October 14, 2009|Ronald D. White

Gasoline prices were down this week, but behind the scenes some economists are worried that a jump in the price of crude oil could slow the recovery.

Average pump prices in California fell for the fourth straight week, according to the Energy Department's weekly survey of filling stations. But with oil futures inching toward $75 a barrel, analysts said the retail gasoline declines may be very short-lived.

Oil futures have bounced between $65 and $75 a barrel for several months, but now it looks as though prices may soon go higher.

That would be bad news for the economy, pushing up the price of gasoline and other products at a time when consumer confidence remains weak and U.S. businesses are continuing to cut jobs, said Edward E. Leamer, director of the UCLA Anderson Forecast.

"It would be like a tax increase, more money out of the wallets and purses of American consumers, and that would tend to stunt any recovery," he said.

The average price of a gallon of regular gasoline in California fell 5.4 cents over the last week to $3.015, the Energy Department said. Motorists who were willing to shop around today could find it for as low as $2.79 a gallon at various stations in Los Angeles, Orange and Ventura counties, according to, a system of websites nationwide where volunteers report the highest and lowest prices they see.

Nationally, pump prices were already rising, by an average of 2.1 cents a gallon to $2.489. Analysts and economists blamed oil prices, which they said could hit $80 to more than $100 a barrel in the coming days and weeks.

On Tuesday, crude oil futures for November delivery rose 88 cents, or 1.2%, to $74.15 a barrel on the New York Mercantile Exchange.

"It could go to $92 a barrel to $102 a barrel pretty easily if it crosses $75 a barrel in trading this week," said Sean Brodrick, a natural resources analyst for online investment newsletter Uncommon Wisdom.

Brodrick cited several reasons for a potential surge in oil prices. He said investors were fleeing the weak U.S. dollar and pouring their money into gold, oil, silver and other commodities they deemed better investment bets. Burgeoning new-car sales in China are also driving prices as demand for fuel rises.
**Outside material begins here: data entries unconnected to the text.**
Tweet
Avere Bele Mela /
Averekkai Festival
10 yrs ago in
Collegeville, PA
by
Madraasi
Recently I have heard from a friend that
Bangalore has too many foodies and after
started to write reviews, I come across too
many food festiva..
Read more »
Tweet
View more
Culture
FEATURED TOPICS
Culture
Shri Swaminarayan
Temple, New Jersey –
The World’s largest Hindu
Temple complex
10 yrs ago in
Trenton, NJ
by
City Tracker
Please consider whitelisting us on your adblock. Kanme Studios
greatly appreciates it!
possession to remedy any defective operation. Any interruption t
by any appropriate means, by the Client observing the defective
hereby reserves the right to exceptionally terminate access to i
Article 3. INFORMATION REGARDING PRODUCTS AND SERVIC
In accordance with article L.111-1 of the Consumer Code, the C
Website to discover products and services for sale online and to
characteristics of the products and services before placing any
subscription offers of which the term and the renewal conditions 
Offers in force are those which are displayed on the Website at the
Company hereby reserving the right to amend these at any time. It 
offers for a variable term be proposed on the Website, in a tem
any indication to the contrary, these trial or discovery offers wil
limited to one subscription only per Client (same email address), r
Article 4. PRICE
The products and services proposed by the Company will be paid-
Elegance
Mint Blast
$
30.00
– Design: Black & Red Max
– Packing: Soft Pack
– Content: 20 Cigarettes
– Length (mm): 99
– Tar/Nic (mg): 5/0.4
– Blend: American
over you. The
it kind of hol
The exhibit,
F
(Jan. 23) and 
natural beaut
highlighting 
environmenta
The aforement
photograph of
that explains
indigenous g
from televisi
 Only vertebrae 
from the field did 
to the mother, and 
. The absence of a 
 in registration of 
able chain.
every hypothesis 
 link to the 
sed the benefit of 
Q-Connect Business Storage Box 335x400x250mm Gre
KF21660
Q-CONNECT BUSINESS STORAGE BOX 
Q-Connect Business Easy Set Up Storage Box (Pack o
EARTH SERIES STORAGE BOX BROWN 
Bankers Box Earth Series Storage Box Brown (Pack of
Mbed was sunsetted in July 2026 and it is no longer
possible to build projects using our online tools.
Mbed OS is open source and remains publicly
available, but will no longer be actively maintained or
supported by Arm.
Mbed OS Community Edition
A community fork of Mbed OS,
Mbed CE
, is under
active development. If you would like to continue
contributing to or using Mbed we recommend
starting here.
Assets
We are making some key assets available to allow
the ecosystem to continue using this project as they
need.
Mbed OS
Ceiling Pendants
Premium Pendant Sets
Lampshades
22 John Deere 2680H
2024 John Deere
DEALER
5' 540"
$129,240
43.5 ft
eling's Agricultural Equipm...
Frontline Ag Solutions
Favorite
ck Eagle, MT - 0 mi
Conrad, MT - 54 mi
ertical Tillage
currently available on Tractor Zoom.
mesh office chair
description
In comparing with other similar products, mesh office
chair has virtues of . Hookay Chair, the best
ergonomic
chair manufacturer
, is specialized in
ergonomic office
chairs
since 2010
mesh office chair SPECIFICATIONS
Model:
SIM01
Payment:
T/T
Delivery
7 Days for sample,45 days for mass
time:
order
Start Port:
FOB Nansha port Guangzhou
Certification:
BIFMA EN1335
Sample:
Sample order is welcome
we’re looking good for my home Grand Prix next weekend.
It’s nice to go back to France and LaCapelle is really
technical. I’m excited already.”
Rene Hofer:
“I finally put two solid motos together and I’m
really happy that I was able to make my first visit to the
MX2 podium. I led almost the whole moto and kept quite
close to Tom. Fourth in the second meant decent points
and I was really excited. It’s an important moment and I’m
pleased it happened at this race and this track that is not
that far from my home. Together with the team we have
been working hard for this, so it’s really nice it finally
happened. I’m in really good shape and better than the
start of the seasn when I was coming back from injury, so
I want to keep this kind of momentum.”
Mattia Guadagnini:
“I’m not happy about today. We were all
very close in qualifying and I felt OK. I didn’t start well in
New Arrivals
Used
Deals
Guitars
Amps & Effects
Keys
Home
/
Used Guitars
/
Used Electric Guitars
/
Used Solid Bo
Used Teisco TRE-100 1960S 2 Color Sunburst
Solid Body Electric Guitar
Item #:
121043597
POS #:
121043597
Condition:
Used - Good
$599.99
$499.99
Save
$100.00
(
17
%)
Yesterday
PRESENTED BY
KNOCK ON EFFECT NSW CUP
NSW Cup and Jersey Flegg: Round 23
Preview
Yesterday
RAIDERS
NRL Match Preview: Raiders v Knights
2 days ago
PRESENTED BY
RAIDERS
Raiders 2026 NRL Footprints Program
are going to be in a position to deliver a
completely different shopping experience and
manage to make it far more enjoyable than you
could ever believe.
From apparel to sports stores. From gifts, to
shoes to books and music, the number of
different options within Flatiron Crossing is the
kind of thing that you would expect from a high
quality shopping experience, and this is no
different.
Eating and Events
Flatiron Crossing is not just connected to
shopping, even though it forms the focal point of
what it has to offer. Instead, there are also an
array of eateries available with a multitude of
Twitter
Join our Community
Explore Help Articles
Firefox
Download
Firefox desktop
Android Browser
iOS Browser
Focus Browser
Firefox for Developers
And although there have been new discoveries of oil, Brodrick said, "it tends to be in very expensive places where it is difficult to find and difficult to get to," such as BP's find of a potential billion-barrel field that is thousands of feet below one of the deepest parts of the Gulf of Mexico.

John Kilduff, senior vice president of energy for MF Global, says oil traders have been willing to shrug off weak economic indicators in the U.S. in favor of international evidence of a recovery from the global recession.

"With the dollar still cratering, it looks like there could be support for oil at $80 a barrel to $85 a barrel," Kilduff said.

The increases could come in spite of a plentiful supply. Phil Flynn, energy analyst for PFG Best in Chicago, said the normal rules of supply and demand do not apply in such a volatile atmosphere.

For consumers, that means higher prices at a time when many are still cutting back. U.S. businesses, meanwhile, are still cutting workers and aren't likely to start hiring again if consumers reduce spending even further to cope with high gas prices.

"You can't have sustained economic growth without employment growth," said UCLA's Leamer. An oil price surge "adds to the uncertainty. People tend to postpone purchases, and it's home purchases and auto buying that are needed to power the economy going forward," he said.